I envy those who could. I envy those girls who gave up pretending, who stopped living imprisoned within their genetic makeup, and did  something to realize their true image of themselves. Sex and gender are too complicated to define via genitalia, The penis does not a man make, nor the vagina a woman. It’s painful when the largest sex organ, the brain, is at odds with the body.

So I hide behind the beard, shielding myself from the fact that I will never be pretty, nor beautiful. I will never be anyone’s princess. I will forever be the beast, angry and alone, praying for Death to take me, but who seems to be enjoying my torment.

Maybe someday things will change, but not now. I will put on my mask, trudge down the path that fate has dealt me. I wish I were strong enough to become who I want to be, but I’m not. And so I suffer, no one around me knowing, or caring, why I’m always in such a bad mood. Try living a lie. It isn’t easy to maintain a fiction and remain happy.

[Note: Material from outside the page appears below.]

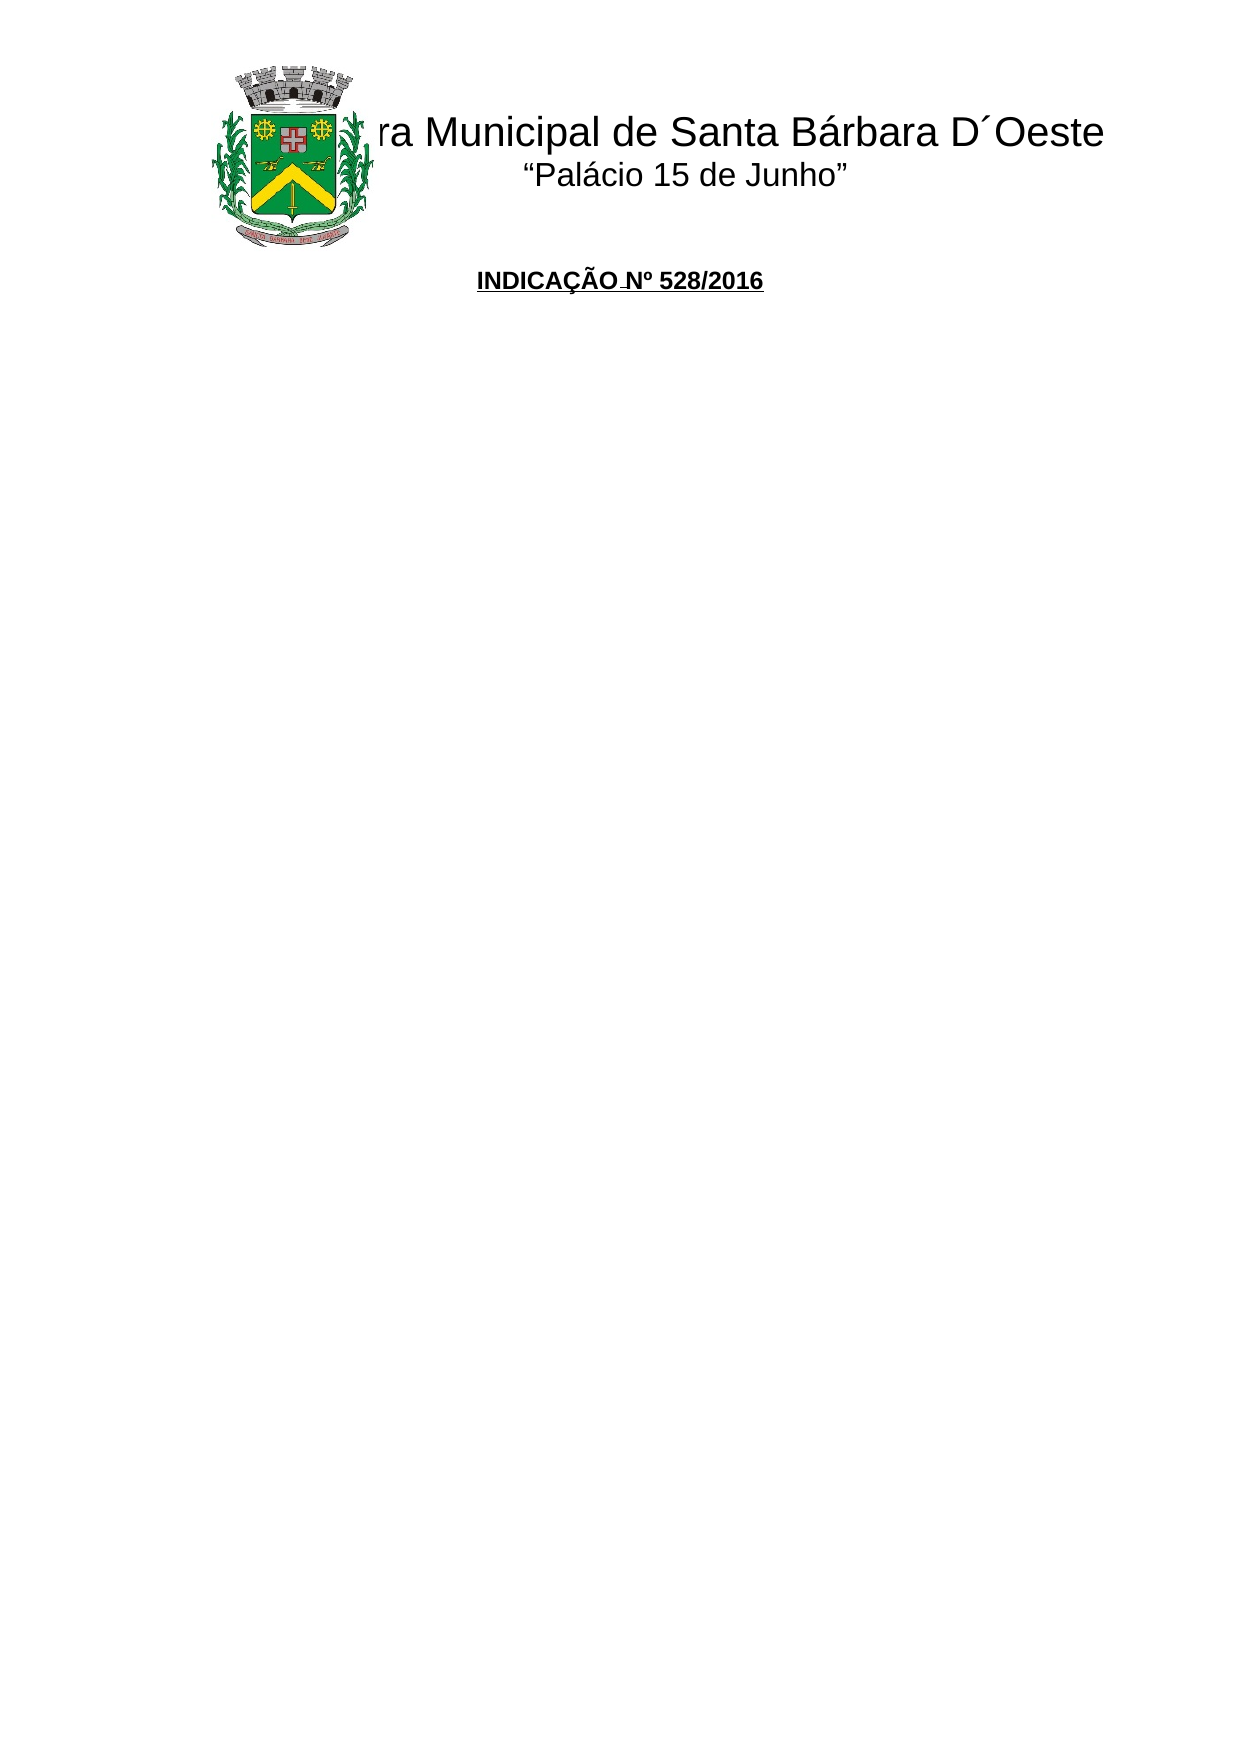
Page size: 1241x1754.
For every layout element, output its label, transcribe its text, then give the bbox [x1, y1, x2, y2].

picture [211, 66, 381, 254]
title INDICAÇÃO Nº 528/2016 [177, 266, 1063, 294]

And thus bitterness is born…

 

Of dream…

William-Adolphe Bouguereau (1825-1905) – Sewing (1898) Via Wikipedia

I used to have a fear, growing up, of falling asleep and waking up a girl. I call it a fear, but there was also a hope component. I wanted to be a girl, but I didn’t understand the feeling. Back then there was no internet. I thought I was just weird. I was a boy, and that meant growing up to be a man. That I could actually grow up to be/become a woman never entered my tender mind.

I remember a dream. I was either in elementary or jr. high school, but I still hadn’t reached puberty. It took place in the gym. We had to walk out into the middle of the gym floor. I can’t really remember why exactly, but I do recall being in line waiting for my turn. I looked down and I was wearing a dress, complete with pantyhose. Curious, and probably with a bit of trepidation, I lifted up my dress to take a look. I didn’t have a penis. I remember feeling satisfied, giddy with excitement, and I walked out to center court feeling confident.

I’ve never told anyone that dream, not even my best friend. As much as I love my penis, I sometimes wish I didn’t have one. I really do want to be a woman. Anytime I’ve ever dressed up, although I felt self-conscious about being found out, I also felt a little more confident. It felt right to dress as a woman, like I belonged.

I would love nothing more than to wake up tomorrow morning to find that a miracle had occurred, that my deepest desire had been granted, and that I was a woman. I know that’ll never happen, and I know that I’ll probably never transition. It’s not something that I will ever pursue, but the thought lingers still. I dream of being the girl I should have been born to be.